Gerrit Rietveld: the Dutch carpenter who built De Stijl in three dimensions
Rietveld was a small-town Dutch furniture maker who designed the Red and Blue chair in 1917 and never stopped working until 1964. He's the bridge between De Stijl painting and 20th-century furniture.
Rietveld pieces come through our curation room mostly via Dutch sellers, often from estates. Our team works closely with the Rietveld archive on attribution questions for unsigned pieces, which keeps the bar high.
A carpenter, not an architect (at first)
Gerrit Rietveld (1888 to 1964) trained as a furniture maker in his father's workshop in Utrecht and never lost the carpenter's instinct. When De Stijl emerged in 1917 (Mondrian, Theo van Doesburg, Bart van der Leck), Rietveld translated their flat colour-block paintings into three-dimensional furniture. The Red and Blue chair (1917, painted in 1923) is what came out: a chair built from straight wooden slats in primary colours and black, with no concession to comfort or ornament.

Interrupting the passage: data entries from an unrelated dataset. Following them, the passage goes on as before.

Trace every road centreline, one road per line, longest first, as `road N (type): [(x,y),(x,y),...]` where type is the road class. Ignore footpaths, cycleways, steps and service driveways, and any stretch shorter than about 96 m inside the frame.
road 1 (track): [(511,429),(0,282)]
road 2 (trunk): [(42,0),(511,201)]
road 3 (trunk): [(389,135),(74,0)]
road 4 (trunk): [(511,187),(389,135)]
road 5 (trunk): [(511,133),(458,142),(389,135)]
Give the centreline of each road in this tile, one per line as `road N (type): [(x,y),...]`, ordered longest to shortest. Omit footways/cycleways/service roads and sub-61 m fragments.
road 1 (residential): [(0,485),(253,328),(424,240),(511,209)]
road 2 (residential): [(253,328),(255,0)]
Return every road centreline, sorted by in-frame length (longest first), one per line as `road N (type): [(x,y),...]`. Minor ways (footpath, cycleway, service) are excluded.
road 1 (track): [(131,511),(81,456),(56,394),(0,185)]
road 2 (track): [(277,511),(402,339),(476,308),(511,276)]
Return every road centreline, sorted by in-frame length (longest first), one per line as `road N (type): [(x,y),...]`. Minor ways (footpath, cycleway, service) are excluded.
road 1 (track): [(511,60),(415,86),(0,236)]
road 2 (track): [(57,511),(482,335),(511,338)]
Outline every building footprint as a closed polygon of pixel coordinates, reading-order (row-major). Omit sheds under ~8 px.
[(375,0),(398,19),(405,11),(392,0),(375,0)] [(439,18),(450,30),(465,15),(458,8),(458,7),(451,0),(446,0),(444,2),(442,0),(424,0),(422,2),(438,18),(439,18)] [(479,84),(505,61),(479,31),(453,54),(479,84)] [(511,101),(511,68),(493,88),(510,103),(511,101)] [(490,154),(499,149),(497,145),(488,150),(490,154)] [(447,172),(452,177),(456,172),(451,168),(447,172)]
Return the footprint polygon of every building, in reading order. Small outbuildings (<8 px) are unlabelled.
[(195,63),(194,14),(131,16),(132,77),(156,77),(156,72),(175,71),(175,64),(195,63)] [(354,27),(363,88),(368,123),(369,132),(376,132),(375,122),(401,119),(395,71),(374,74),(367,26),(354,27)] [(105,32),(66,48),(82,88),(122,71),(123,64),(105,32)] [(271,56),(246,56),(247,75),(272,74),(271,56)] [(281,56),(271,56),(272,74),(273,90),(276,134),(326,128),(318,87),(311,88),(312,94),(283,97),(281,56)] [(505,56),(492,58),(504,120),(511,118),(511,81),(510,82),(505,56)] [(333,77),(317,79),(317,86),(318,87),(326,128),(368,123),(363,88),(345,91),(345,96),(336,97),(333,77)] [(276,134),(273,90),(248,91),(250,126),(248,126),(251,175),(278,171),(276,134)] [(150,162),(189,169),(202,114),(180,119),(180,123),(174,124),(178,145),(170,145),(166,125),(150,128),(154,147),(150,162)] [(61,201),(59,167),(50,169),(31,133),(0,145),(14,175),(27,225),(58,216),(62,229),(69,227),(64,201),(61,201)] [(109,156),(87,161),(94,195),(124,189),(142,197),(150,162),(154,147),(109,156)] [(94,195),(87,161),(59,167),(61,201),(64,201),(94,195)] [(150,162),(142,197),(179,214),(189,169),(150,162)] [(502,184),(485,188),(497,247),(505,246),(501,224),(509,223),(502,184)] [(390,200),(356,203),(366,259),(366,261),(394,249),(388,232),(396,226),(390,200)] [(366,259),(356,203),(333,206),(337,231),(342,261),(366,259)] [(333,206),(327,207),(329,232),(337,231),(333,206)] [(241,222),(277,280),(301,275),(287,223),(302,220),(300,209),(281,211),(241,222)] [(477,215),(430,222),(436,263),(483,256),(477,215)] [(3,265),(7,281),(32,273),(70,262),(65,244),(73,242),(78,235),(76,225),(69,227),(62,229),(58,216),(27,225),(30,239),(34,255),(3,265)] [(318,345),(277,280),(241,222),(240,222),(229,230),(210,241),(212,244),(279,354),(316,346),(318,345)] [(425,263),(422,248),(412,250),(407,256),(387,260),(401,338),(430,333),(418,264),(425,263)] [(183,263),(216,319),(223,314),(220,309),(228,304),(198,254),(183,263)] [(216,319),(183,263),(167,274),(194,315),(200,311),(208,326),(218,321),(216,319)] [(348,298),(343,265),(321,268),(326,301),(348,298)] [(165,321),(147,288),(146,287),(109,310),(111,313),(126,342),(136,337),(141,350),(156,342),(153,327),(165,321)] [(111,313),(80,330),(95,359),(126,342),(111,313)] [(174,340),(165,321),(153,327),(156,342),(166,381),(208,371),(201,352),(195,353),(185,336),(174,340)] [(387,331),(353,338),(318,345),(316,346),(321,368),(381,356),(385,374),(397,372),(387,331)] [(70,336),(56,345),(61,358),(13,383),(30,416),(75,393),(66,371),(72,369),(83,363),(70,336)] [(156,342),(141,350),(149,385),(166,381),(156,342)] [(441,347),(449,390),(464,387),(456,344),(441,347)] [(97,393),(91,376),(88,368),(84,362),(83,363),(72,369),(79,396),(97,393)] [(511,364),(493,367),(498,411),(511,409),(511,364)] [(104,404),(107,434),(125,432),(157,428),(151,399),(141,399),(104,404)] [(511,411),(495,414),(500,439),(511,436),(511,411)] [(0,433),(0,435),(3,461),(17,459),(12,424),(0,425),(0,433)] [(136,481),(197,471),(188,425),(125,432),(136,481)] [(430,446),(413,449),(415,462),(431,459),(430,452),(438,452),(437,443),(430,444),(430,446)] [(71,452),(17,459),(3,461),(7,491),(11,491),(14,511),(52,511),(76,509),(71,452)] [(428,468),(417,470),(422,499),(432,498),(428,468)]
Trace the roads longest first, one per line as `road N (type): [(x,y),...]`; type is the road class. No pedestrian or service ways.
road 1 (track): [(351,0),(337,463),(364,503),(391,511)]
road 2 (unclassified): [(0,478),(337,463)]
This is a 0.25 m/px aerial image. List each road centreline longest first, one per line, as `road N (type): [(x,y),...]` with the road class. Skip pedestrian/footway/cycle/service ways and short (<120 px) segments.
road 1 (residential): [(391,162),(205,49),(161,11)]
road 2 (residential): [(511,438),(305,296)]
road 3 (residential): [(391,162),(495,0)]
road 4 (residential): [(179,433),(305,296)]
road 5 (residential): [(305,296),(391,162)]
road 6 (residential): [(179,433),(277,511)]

He went on to design buildings (the Rietveld Schröder House in Utrecht, 1924, is a UNESCO World Heritage site) and a long catalogue of furniture pieces that bridged De Stijl, Bauhaus and post-war Dutch modernism. For me, Rietveld is the most Dutch of the Dutch designers, in a way that's hard to explain unless you've stood inside one of his interiors.
The pieces
The Red and Blue chair (1917, painted 1923) is the icon. Originally hand-made in Rietveld's own workshop, then by Cassina under licence from 1971. Original Rietveld-workshop pieces from the 1920s are museum-grade and trade in five figures when they appear. Cassina reissues are around €4,500 retail; vintage Cassinas from the 1970s and 80s sit at €1,800 to €3,500.
The Zig-Zag chair (1934), the Z-shaped chair built from four flat panels, is the cleaner and arguably more elegant later design. Cassina production. Vintage examples €1,500 to €3,000 used.
The Crate furniture series (1934), designed for affordability, made from rough pine boards. The Crate chair, table and various storage pieces. Sometimes branded "Rood-Blauwe Stoel" or sold under their original Dutch names. Authentic vintage production is rare; reproductions and student-built examples are everywhere. Period originals run €1,200 to €3,500.
The Steltman chair (1963), one of his last designs, is a quieter, more architectural piece. Around €1,800 to €4,000.
Why he's good value on Whoppah
Rietveld's market in 2026 is, in my opinion, a little underpriced relative to his cultural importance. If you live in the Netherlands and care about Dutch design heritage, a Rietveld piece is one of the most meaningful things you can have in your home. Outside the Netherlands, his profile is lower than it should be, which keeps the secondary market accessible.
The Cassina I Maestri program produces authorised reissues with quality control, and they're a legitimate way to own the work without museum-grade pricing.
How to authenticate
Cassina pieces carry the Cassina label with serial. Original Rietveld-workshop pieces from the 1920s and 30s are typically unmarked, and authentication is provenance-based (auction records, museum loan history). For Crate-series pieces, look for the hand-cut joinery characteristic of period work; modern reproductions use machine joints.
If you're considering a high-value Rietveld, the Centraal Museum in Utrecht maintains a research archive and can sometimes help with authentication queries.